**Görev tanımı**
Aşağıdaki kayıtların tamamını yeniden yazın, ancak "Look at this image" ifadesini geçtiği her yerde "Examine this scan" ile değiştirin. Diğer her şey aynen kalsın.

**Kayıtlı satırlar**
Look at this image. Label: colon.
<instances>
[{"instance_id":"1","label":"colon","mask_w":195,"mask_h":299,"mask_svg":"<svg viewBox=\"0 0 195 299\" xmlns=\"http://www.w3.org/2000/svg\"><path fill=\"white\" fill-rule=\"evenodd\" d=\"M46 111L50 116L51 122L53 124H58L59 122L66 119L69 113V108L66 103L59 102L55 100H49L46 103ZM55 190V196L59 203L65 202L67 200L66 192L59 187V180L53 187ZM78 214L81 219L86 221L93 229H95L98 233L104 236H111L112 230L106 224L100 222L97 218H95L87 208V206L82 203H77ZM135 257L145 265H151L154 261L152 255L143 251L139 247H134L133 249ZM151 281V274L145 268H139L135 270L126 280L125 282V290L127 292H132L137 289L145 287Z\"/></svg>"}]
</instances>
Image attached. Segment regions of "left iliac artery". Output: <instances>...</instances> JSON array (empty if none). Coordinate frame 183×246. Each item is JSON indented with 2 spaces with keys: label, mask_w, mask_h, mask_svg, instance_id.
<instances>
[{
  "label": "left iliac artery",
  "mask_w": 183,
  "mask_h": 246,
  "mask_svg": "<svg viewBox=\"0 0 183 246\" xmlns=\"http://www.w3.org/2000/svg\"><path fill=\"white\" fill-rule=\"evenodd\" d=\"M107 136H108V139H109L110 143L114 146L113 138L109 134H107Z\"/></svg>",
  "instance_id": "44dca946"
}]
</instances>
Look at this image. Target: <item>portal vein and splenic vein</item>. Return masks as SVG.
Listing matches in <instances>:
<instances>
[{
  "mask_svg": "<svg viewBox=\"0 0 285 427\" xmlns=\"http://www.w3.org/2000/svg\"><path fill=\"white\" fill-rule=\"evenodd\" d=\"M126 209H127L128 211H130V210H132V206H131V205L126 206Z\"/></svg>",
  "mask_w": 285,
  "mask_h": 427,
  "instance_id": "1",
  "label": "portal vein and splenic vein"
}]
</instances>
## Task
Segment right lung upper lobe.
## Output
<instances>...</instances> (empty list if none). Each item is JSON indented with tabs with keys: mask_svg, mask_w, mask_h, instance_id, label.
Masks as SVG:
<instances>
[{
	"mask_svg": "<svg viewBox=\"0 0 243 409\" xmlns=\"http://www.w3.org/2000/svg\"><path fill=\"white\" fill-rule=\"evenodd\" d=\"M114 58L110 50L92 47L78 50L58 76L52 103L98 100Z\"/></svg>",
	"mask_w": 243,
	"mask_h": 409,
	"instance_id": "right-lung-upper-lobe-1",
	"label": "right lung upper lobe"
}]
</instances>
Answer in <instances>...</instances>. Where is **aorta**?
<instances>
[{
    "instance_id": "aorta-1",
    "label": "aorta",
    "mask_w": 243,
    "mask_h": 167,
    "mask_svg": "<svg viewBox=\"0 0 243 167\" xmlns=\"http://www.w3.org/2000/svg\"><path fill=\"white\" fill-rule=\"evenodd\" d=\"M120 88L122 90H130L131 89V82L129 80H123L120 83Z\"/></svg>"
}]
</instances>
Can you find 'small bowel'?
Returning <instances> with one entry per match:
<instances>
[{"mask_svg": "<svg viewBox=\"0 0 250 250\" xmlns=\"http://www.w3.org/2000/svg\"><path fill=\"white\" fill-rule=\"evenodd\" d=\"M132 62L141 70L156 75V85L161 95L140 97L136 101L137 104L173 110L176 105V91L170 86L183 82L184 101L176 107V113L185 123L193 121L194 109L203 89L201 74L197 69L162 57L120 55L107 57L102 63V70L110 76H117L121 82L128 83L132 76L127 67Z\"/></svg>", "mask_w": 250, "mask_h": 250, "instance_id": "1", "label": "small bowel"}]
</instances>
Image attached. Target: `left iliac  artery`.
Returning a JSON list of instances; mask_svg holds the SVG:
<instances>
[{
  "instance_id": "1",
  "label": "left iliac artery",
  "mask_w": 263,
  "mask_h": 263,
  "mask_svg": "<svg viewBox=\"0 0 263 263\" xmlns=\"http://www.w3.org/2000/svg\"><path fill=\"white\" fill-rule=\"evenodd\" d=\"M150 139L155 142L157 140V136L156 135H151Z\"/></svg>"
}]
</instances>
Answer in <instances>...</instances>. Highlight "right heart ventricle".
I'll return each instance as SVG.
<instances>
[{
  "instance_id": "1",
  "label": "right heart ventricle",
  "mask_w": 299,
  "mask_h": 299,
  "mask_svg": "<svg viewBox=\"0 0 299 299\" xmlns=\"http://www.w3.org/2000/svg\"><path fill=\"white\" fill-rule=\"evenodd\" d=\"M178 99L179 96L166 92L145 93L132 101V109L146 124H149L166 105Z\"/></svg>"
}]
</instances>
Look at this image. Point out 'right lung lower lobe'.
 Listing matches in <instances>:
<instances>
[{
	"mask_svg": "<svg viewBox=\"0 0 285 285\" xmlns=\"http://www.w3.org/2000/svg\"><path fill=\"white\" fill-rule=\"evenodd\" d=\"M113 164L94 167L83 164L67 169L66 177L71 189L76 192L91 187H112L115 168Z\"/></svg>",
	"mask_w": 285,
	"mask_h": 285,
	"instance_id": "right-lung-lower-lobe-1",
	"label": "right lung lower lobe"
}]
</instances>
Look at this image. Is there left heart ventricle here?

**Beklenen çıktı**
Examine this scan. Label: colon.
<instances>
[{"instance_id":"1","label":"colon","mask_w":195,"mask_h":299,"mask_svg":"<svg viewBox=\"0 0 195 299\" xmlns=\"http://www.w3.org/2000/svg\"><path fill=\"white\" fill-rule=\"evenodd\" d=\"M46 111L50 116L51 122L53 124H58L59 122L66 119L69 113V108L66 103L59 102L55 100H49L46 103ZM55 190V196L59 203L65 202L67 200L66 192L59 187V180L53 187ZM78 214L81 219L86 221L93 229H95L98 233L104 236H111L112 230L106 224L100 222L97 218H95L87 208V206L82 203H77ZM135 257L145 265H151L154 261L152 255L143 251L139 247H134L133 249ZM151 281V274L145 268H139L135 270L126 280L125 282V290L127 292H132L137 289L145 287Z\"/></svg>"}]
</instances>
Image attached. Segment regions of "left iliac artery". Output: <instances>...</instances> JSON array (empty if none). Coordinate frame 183×246. Each item is JSON indented with 2 spaces with keys: label, mask_w, mask_h, mask_svg, instance_id.
<instances>
[{
  "label": "left iliac artery",
  "mask_w": 183,
  "mask_h": 246,
  "mask_svg": "<svg viewBox=\"0 0 183 246\" xmlns=\"http://www.w3.org/2000/svg\"><path fill=\"white\" fill-rule=\"evenodd\" d=\"M107 136H108V139H109L110 143L114 146L113 138L109 134H107Z\"/></svg>",
  "instance_id": "44dca946"
}]
</instances>
Examine this scan. Target: <item>portal vein and splenic vein</item>. Return masks as SVG.
Listing matches in <instances>:
<instances>
[{
  "mask_svg": "<svg viewBox=\"0 0 285 427\" xmlns=\"http://www.w3.org/2000/svg\"><path fill=\"white\" fill-rule=\"evenodd\" d=\"M126 209H127L128 211H130V210H132V206H131V205L126 206Z\"/></svg>",
  "mask_w": 285,
  "mask_h": 427,
  "instance_id": "1",
  "label": "portal vein and splenic vein"
}]
</instances>
## Task
Segment right lung upper lobe.
## Output
<instances>...</instances> (empty list if none). Each item is JSON indented with tabs with keys: mask_svg, mask_w, mask_h, instance_id, label.
Masks as SVG:
<instances>
[{
	"mask_svg": "<svg viewBox=\"0 0 243 409\" xmlns=\"http://www.w3.org/2000/svg\"><path fill=\"white\" fill-rule=\"evenodd\" d=\"M114 58L110 50L92 47L78 50L58 76L52 103L98 100Z\"/></svg>",
	"mask_w": 243,
	"mask_h": 409,
	"instance_id": "right-lung-upper-lobe-1",
	"label": "right lung upper lobe"
}]
</instances>
Answer in <instances>...</instances>. Where is **aorta**?
<instances>
[{
    "instance_id": "aorta-1",
    "label": "aorta",
    "mask_w": 243,
    "mask_h": 167,
    "mask_svg": "<svg viewBox=\"0 0 243 167\" xmlns=\"http://www.w3.org/2000/svg\"><path fill=\"white\" fill-rule=\"evenodd\" d=\"M120 88L122 90H130L131 89V82L129 80H123L120 83Z\"/></svg>"
}]
</instances>
Can you find 'small bowel'?
Returning <instances> with one entry per match:
<instances>
[{"mask_svg": "<svg viewBox=\"0 0 250 250\" xmlns=\"http://www.w3.org/2000/svg\"><path fill=\"white\" fill-rule=\"evenodd\" d=\"M132 62L141 70L156 75V85L161 95L140 97L136 101L137 104L173 110L176 105V91L170 86L183 82L184 101L176 107V113L185 123L193 121L194 109L203 89L201 74L197 69L162 57L120 55L107 57L102 63V70L110 76H117L121 82L128 83L132 76L127 67Z\"/></svg>", "mask_w": 250, "mask_h": 250, "instance_id": "1", "label": "small bowel"}]
</instances>
Image attached. Target: `left iliac  artery`.
Returning a JSON list of instances; mask_svg holds the SVG:
<instances>
[{
  "instance_id": "1",
  "label": "left iliac artery",
  "mask_w": 263,
  "mask_h": 263,
  "mask_svg": "<svg viewBox=\"0 0 263 263\" xmlns=\"http://www.w3.org/2000/svg\"><path fill=\"white\" fill-rule=\"evenodd\" d=\"M150 139L155 142L157 140V136L156 135H151Z\"/></svg>"
}]
</instances>
Answer in <instances>...</instances>. Highlight "right heart ventricle".
I'll return each instance as SVG.
<instances>
[{
  "instance_id": "1",
  "label": "right heart ventricle",
  "mask_w": 299,
  "mask_h": 299,
  "mask_svg": "<svg viewBox=\"0 0 299 299\" xmlns=\"http://www.w3.org/2000/svg\"><path fill=\"white\" fill-rule=\"evenodd\" d=\"M178 99L179 96L166 92L145 93L132 101V109L146 124H149L166 105Z\"/></svg>"
}]
</instances>
Examine this scan. Point out 'right lung lower lobe'.
 Listing matches in <instances>:
<instances>
[{
	"mask_svg": "<svg viewBox=\"0 0 285 285\" xmlns=\"http://www.w3.org/2000/svg\"><path fill=\"white\" fill-rule=\"evenodd\" d=\"M113 164L94 167L83 164L67 169L66 177L71 189L76 192L91 187H112L115 168Z\"/></svg>",
	"mask_w": 285,
	"mask_h": 285,
	"instance_id": "right-lung-lower-lobe-1",
	"label": "right lung lower lobe"
}]
</instances>
Examine this scan. Is there left heart ventricle here?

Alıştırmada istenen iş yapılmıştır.